Stored data entries:
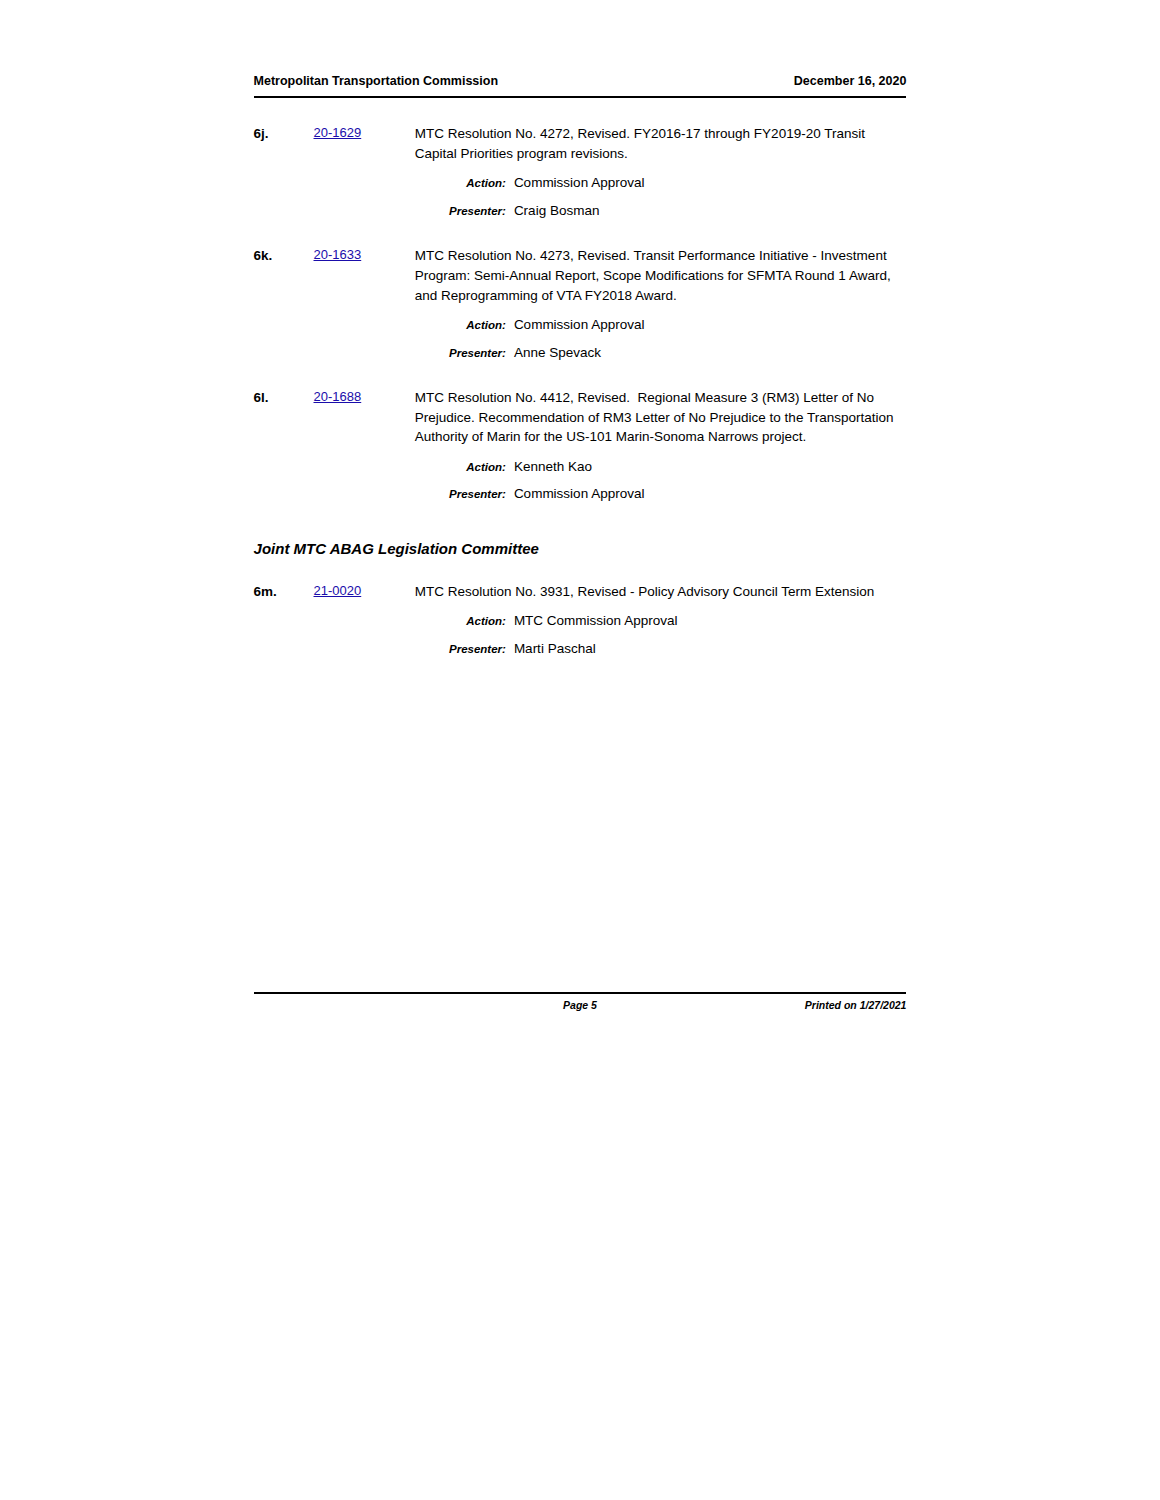Metropolitan Transportation Commission
December 16, 2020
6j.
20-1629
MTC Resolution No. 4272, Revised. FY2016-17 through FY2019-20 Transit Capital Priorities program revisions.
Action:
Commission Approval
Presenter:
Craig Bosman
6k.
20-1633
MTC Resolution No. 4273, Revised. Transit Performance Initiative - Investment Program: Semi-Annual Report, Scope Modifications for SFMTA Round 1 Award, and Reprogramming of VTA FY2018 Award.
Action:
Commission Approval
Presenter:
Anne Spevack
6l.
20-1688
MTC Resolution No. 4412, Revised. Regional Measure 3 (RM3) Letter of No Prejudice. Recommendation of RM3 Letter of No Prejudice to the Transportation Authority of Marin for the US-101 Marin-Sonoma Narrows project.
Action:
Kenneth Kao
Presenter:
Commission Approval
Joint MTC ABAG Legislation Committee
6m.
21-0020
MTC Resolution No. 3931, Revised - Policy Advisory Council Term Extension
Action:
MTC Commission Approval
Presenter:
Marti Paschal
Page 5
Printed on 1/27/2021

▶ What the exercise asks
Starting with the line that contains "Joint MTC ABAG Legislation Committee", print every line through the end of the entries above exactly as written, both boundary lines included, and nothing else.

▶ Exercise answer
Joint MTC ABAG Legislation Committee
6m.
21-0020
MTC Resolution No. 3931, Revised - Policy Advisory Council Term Extension
Action:
MTC Commission Approval
Presenter:
Marti Paschal
Page 5
Printed on 1/27/2021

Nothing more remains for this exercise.